Anyway, I digress. What's interesting here is that people are using this streaming technology in a way completely unintended, and clearly not designed for. The unanticipated was designed so you could listen to the music of people around you, hear new music, and then perhaps go buy it if you like it. You can see there was half a good idea in this and half a business opportunity here (those little grey arrows in iTunes aren't there by accident you know).

However the sheer number of people trying to hack the system so that they can "share" their music over the internet, show that there is something going on here. People want to listen to their own music remotely. People aren't hacking the system to distribute music illegally (well some might but P2P is much more efficient for that) but are hacking it to listen to their own music.

See not everyone has a 60gb iPod. And not everyone wants one. And with the iPod range starting from ½gb then clearly there is a need for people to be able to access their music remotely. Sure this might kill some sales of iPods, but I don't really see that. And as networking becomes pervasive (WiFi, 3G, WiMax), just think of an iPod that not only plays songs locally but can stream them from your full archive at home. Possible today, but unpractical. Give it a few years and this isn't inconceivable.

Many people who got an iPod have said how it changed the way they listened to music. Myself included. I had ½GB iRiver player before my iPod mini. It never changed the way I listened to music. The iPod did. The iPod resulted in me buying an mac mini, based around how I was going to listen to music (although granted I have got so much more out of it, it was still initially music that was the driver)

There definitely is something going on here, but this space is completely ignored. Everyone is so busy running around trying to control our music and how we listen to it, that they forget, the best way to encourage growth is to encourage us to listen to more music. Let me listen to my own music first, however I bought it, whenever and wherever I want to, then maybe I'll start paying for more of it again. Stop me listening to my own music, and I'll start acquiring it illegally, as you are not selling anything to me that has value.

4 Comments

28 Apr, '05 2:42 PM

1. Gordon

I understand what you are saying but… whoa… what’s that… ohh a popup “Live Comment Preview”… weird… anyway… ohh look, I can watch myself type.. or something… ANYWAY…

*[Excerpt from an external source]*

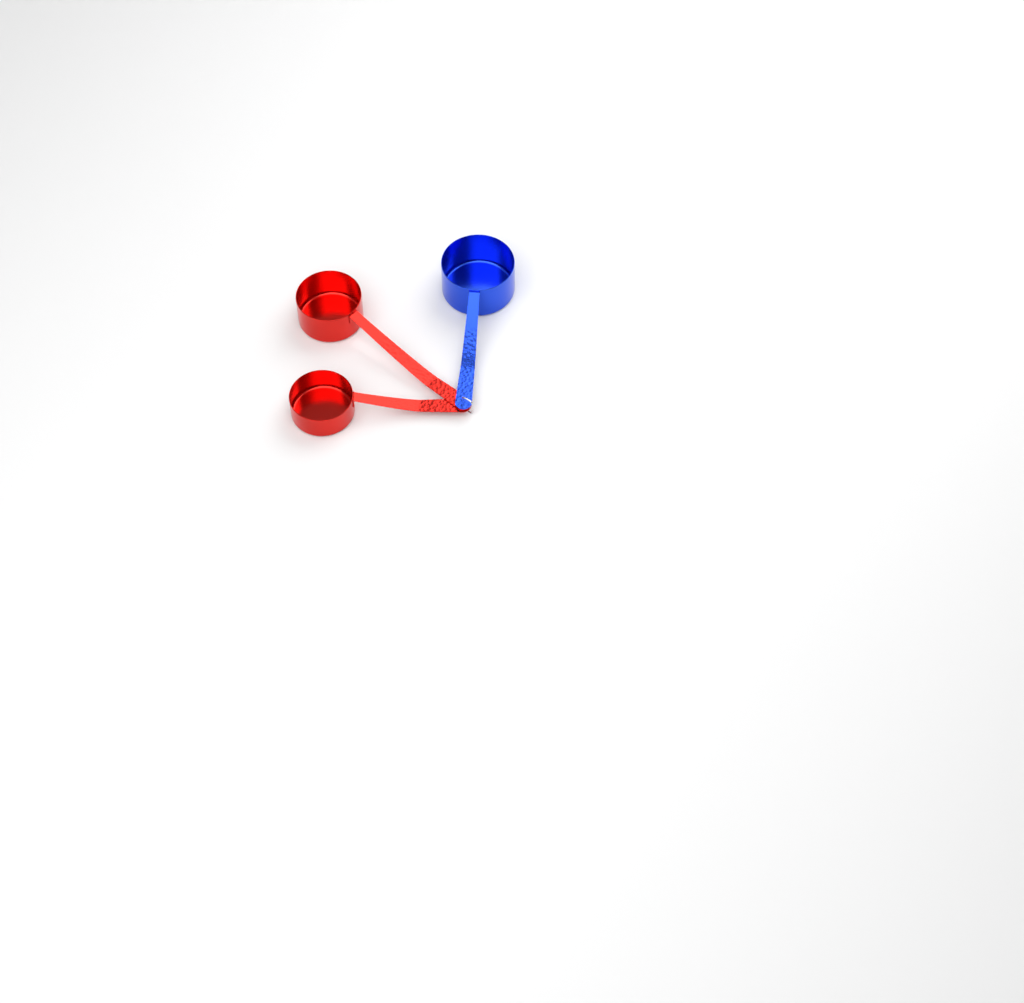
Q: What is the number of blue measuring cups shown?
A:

The problem isn’t the technology, and I’d wager that the only reason Apple didn’t build that ‘hack’ into iTunes was because the record companies wouldn’t have allowed it. From recent press reports it appears that some record companies are slowly beginning to “get it” and are recognising that they need to change but it’ll take a BIG step for one of the big boys to get the rest to hop on this little wagon.

28 Apr, '05 3:11 PM

2. Adrian

Well actually in iTunes 4.0 this streaming did work over the net. They disabled it in 4.0.1. I entirely agree this was reactive to the record companies.

However the main point I am trying to make is that no one thought people would stream music to themselves. This tech was though of as a way for people to listen to their mates music. Of people in shared envinments (student digs, offices) listening to each others music, without actually pirating a copy.

What I’m saying is that all these people, these thousands of people reading that post, are all doing this ‘hack’ so that they can listen to their own music. Which is interesting when you think about it.

This was triggered by your link to Tom’s post, but I have a follow on to this tomorrow called Me ⇒ iTunes which was the original reason I wrote this. But it was getting too long and I thought it would fit better as two posts.

28 Apr, '05 3:38 PM

3. Gordon

Righto. Same as yer path thingy then. People are MAKING it work the way they want it to work, so redesign the product to incorporate that. Gotcha.

28 Apr, '05 5:03 PM

4. Matthew

It all comes back to the path thingy.